— start Selected passage —
Reputation: 341
Some of tutorial show me to use checkbox with double bracket so the value can retrieved as array, but some of tutorial is not.
<input type='checkbox' name='hobby[]' value='reading'> Reading
Which one standart? And is it actually safe to send input type checkbox using double bracket [] in the name attribute?
Upvotes: 1
Views: 894
Reputation: 2776
The only purpose of this approach is to use multi-dimentional $_GET
array in PHP (and probably some other server-side languages).
Approach №1: No brackets
The way how we use it most of the time. Provided so you can see the difference between this approach and two others.
<label>
<input type="checkbox" name="hobby_reading" value="1" /> Reading
</label>
<label>
<input type="checkbox" name="hobby_programming" value="1" /> Programming
</label>
var_dump($_GET)
output:
array(2) {
["hobby_reading"] => string(1) "1"
["hobby_programming"] => string(1) "1"
}
Approach №2: Names in brackets
Provides us a nested associative hobby
array as a member of $_GET
array.
— end Selected passage —
— start Given data —
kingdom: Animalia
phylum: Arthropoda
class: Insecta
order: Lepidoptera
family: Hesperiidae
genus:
— end Given data —
■ Task instructions ■
**A)** In the checkbox discussion, shorten the paragraph beginning "Some of tutorial show me" to a single sentence that keeps its main facts.
**B)** Decide whether each statement agrees with the checkbox discussion. Answer yes or no, and quote the deciding words of the text.
(i) The page lists 894 views.
(ii) In Approach №1 the checkbox names contain brackets.
(iii) Approach №2 gives a nested associative hobby array inside the $_GET array.
**C)** Update the stretch of the checkbox discussion from "Reputation: 341" through "the name attribute?" by changing "tutorial" to "guide".
The saved entries play no part in this work.

■ Expected outputs ■
**A)** Some tutorials use checkbox names with double brackets so the values can be retrieved as an array, while others do not.

**B)**
(i) Yes: "Views: 894"
(ii) No: "Approach №1: No brackets"
(iii) Yes: "Provides us a nested associative hobby array as a member of $_GET array."

**C)**
Reputation: 341
Some of guide show me to use checkbox with double bracket so the value can retrieved as array, but some of guide is not.
<input type='checkbox' name='hobby[]' value='reading'> Reading
Which one standart? And is it actually safe to send input type checkbox using double bracket [] in the name attribute?